L’art de survivre à la 4e Révolution industrielle
Il n’existe pas de modèle unique qui mène au succès malgré ce que suggèrent des myriades de livres de gestion et de programmes de MBA au cours des 50 dernières années. Le cadrage d’hier est une simplification grossière. Jetez un coup d’œil à la librairie de l’aéroport (une sorte de croisade personnelle), ses étagères généralement remplies de trois types de livres: livres de cuisine, romans et livres d’affaires / économiques. Regardez les titres et cela décrira cette simplification excessive dans laquelle nous vivons: “Quatre Méthodes Simples pour Lutter contre la Récession mondiale”, “Gestionnaire d’une minute”, “Devenir un Leader en Trois Week-ends” (assis à côté de “Devenir Surfeur en Trois Week-ends”).

Tolérer, accepter et, oui, se délecter du paradoxe est l’approche exigée par notre économie chaotique. La gestion aujourd’hui est paradoxale. Cela nécessite : efficacité et ouverture, friperie et ambition époustouflante, agilité et un lieu de travail qui favorise la créativité.

Les systèmes organisationnels basés sur le modèle newtonien ne sont pas équipés pour ces dualités. De plus, la gestion d’une entreprise créative implique aujourd’hui un équilibre entre les objectifs potentiellement opposés d’encourager la liberté créative et d’assurer un processus ordonné et des résultats financiers cohérents. La gestion n’est (presque) jamais à propos de 0-1: bon ou mauvais, oui ou non, sage ou stupide, temps court ou long, personnes ou profit, tradition ou nouveauté. Il s’agit de lignes fines et de la nécessité de trouver le bon équilibre entre hiérarchie et spontanéité, contrôle nécessaire et tendance à l’expérimentation, avantages de la standardisation et laissant un espace pour les “déviations”, innovation fermée et ouverte, intégration utile des employés et protection des individus créatifs “non ajustés”. Et c’est une réalité générale que les entreprises ont clairement un problème avec cela.

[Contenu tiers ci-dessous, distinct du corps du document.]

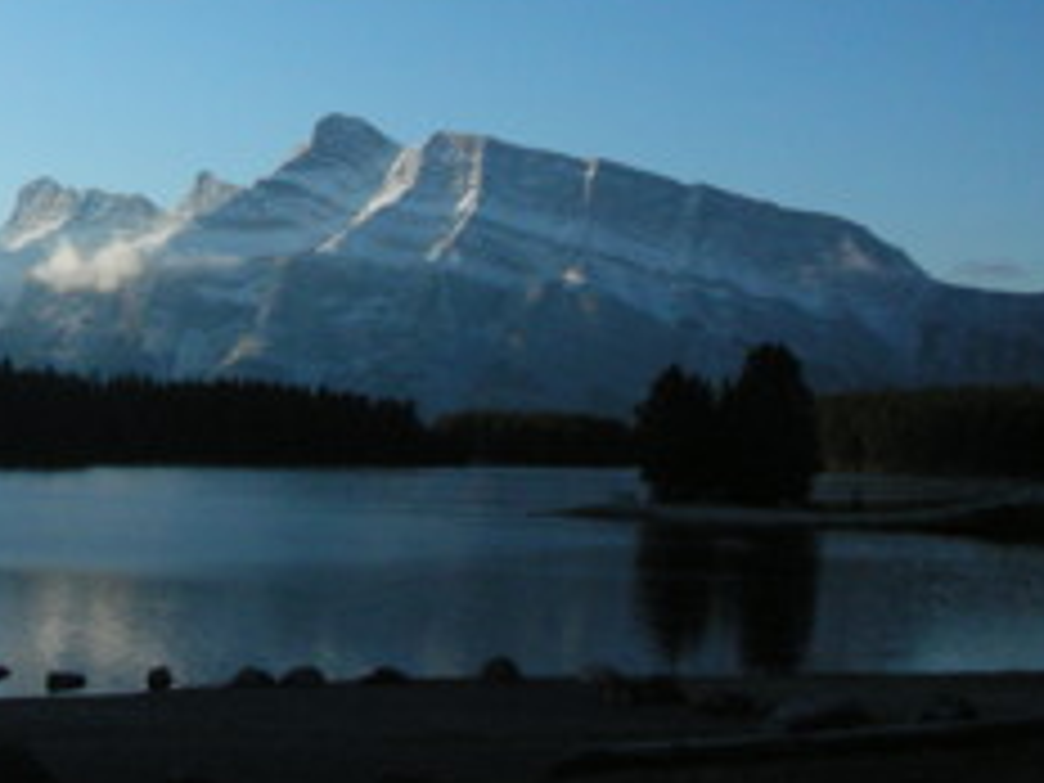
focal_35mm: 68
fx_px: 2051
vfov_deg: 21.2
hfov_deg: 27.5
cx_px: 99
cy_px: 81
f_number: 8.5
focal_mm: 5.8
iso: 200
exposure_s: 1/333
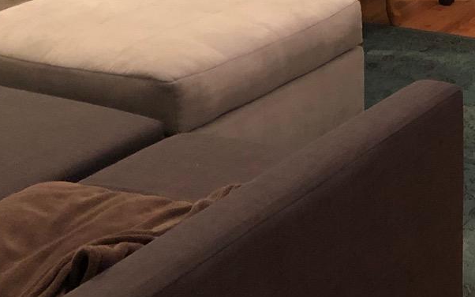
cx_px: 519
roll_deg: -0.6
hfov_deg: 19.7
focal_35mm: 101
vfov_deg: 12.4
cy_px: -116
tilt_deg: -10.9
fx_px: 1307
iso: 80
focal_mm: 3.99
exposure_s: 1/5
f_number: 1.8
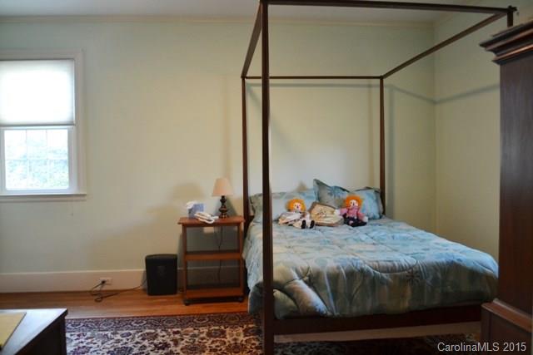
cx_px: 266
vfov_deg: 48.0
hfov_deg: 67.4
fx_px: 400
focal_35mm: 27
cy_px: 178
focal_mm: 18
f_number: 3.5
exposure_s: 1/15
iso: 900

Aujourd’hui, seules survivront les entreprises hybrides, celles capables de combiner les deux formules organisationnelles apparemment contradictoires : une rigueur d’entreprise et une vigueur de ” garage “. L’une des choses qui fait une grande entreprise aujourd’hui est de réaliser que quelque part sur la planète Terre, dans un garage arrière-cour, il y a un enfant qui va le faire mieux.

En conclusion, cet âge assiste à la fin de la gestion telle que nous la connaissions, et sous tous ses aspects:
• stratégie (émergente, basée sur des signaux faibles)
• modèles commerciaux (intersectoriels, patchwork, basés sur la technologie)
• marketing et branding (nombreuses petites interactions aux termes des clients)
• prise de décision (big data en temps réel, modélisation prédictive, symétrie de l’information)
• architecture d’une entreprise (faiblement couplée, fluide, curieuse, paradoxale)
• le client (bien informé, gâté, erratique , connectés)
• concurrents (venant de l’extérieur, convergents)
• innovation (ouverte, émergente)
• avantages concurrentiels (à court terme, à la fois construction et autodestruction) • la métaphore majeure de la gestion (systèmes quantiques, holographie).

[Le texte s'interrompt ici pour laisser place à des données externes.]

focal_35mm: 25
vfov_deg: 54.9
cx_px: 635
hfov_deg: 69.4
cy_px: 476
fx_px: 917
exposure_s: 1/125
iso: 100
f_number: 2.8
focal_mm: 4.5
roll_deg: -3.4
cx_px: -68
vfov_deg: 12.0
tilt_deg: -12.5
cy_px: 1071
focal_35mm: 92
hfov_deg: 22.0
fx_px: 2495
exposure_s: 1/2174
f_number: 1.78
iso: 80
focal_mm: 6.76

En conséquence, et pour terminer, un chef d’entreprise doit bien faire trois choses aujourd’hui: conduire le design, conduire la technologie et penser paradoxalement. Certaines personnes qui sont vraiment douées peuvent créer une très bonne entreprise. Les gens qui réussissent très bien sont bons à deux. Les vrais visionnaires des affaires doivent être bons à tous les trois.